AUG 30, 2022
Tunney won’t seek reelection in 2023, capping off two decades representing Lakeview
Ald. Tom Tunney (44) [Don Vincent/The Daily Line]
Ald. Tom Tunney (44) won’t seek reelection next year, ending his two-decade run representing Lakeview.
Tunney announced his retirement via email Tuesday and said he will serve out the end of his current aldermanic term.
“I have always strived to do my best for the residents and businesses in the Lakeview community and have been honored by the remarkable opportunity to serve the 44th Ward for almost twenty years,” Tunney wrote. “I will continue to work tirelessly for the ward through my last day on the City Council. As I look ahead, I see so many great ways in which I can continue to give back to the city I love.”
Tunney’s announcement comes less than five days after Ald. Leslie Hairston (5) announced on Friday she won’t seek reelection next year, ending 24 years on City Council. Tunney and Hairston are among a critical mass of lakefront aldermen calling it quits next year, including Ald. Harry Osterman (48), Ald. James Cappleman (46) and Ald. Michele Smith (43). Ald. Sophia King (4), Ald. Raymond Lopez (15) and Ald. Roderick Sawyer (6) are running for mayor next year.
Related: Hairston to retire next year after 24 years on City Council
Additionally, Ald.

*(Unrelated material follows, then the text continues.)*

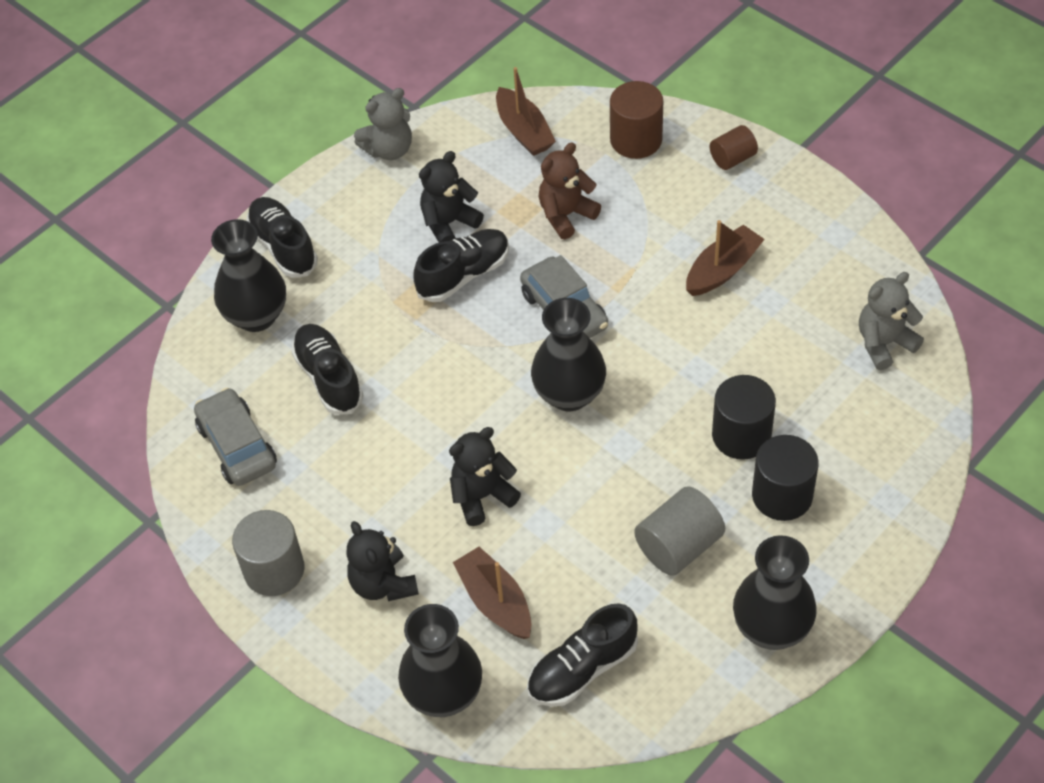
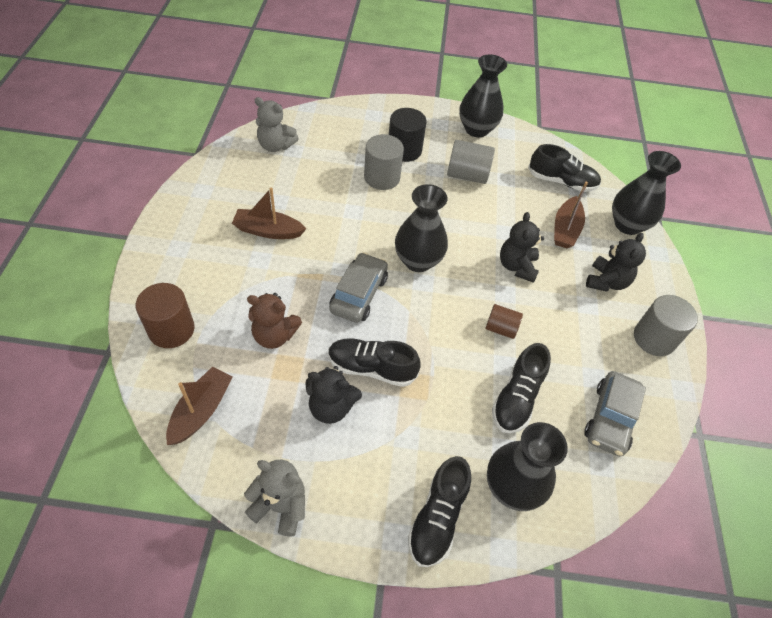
camera: 135 degrees left, 0 degrees up
black teddy bear [449,427,521,526] -> black teddy bear turned 75 degrees clockwise [500,212,544,283]
brown cylinder [710,125,758,170] -> brown cylinder moved to [486,304,523,339]
black cylinder [712,375,776,460] -> grey cylinder [364,134,404,190]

Carrie Austin (43) will retire next year and Ald. George Cardenas (12) will leave the council later this year for a spot on the Cook County Board of Review.
Tunney was appointed to his 44th Ward post in 2002 by Mayor Richard M. Daley to replace former 44th Ward Ald. Bernard Hansen. Tunney was the first openly gay member of the Chicago City Council.
By the time of his appointment two decades ago, Tunney was already known as a clout-heavy Lakeview business leader. He also owns Ann Sather Restaurants.
Tunney was an early supporter of Mayor Lori Lightfoot, who upon taking office rewarded him by naming him chair of the powerful City Council Committee on Zoning, Landmarks and Building Standards.
As zoning committee chair, Tunney has used the position to usher in key Lightfoot legislation including the Air Quality and Zoning ordinance and partial legalization of Accessory Dwelling Units.
Also as zoning chair, Tunney has done his part to uphold aldermanic prerogative on ward-level zoning decisions as he asks whether development proposals that come up in his committee have the support of the local alderman.
Tunney allowed aldermanic prerogative to prevail in 2020, when he sided with Ald. Byron Sigcho-Lopez (25) to get rid of a Pilsen Historic District that had been backed by Lightfoot’s Department of Planning and Development.
Related: Aldermen kill Pilsen Landmark District, reject 6-month neighborhood demolition moratorium
Tunney won his first election in 2003, defeating Rick Ingram and Dean Maragos.
More recently, Tunney fended off challengers Scott Davis and Mark Thomas in 2015, and handily defeated challengers Austin Baidas and Elizabeth Shydlowski in 2019.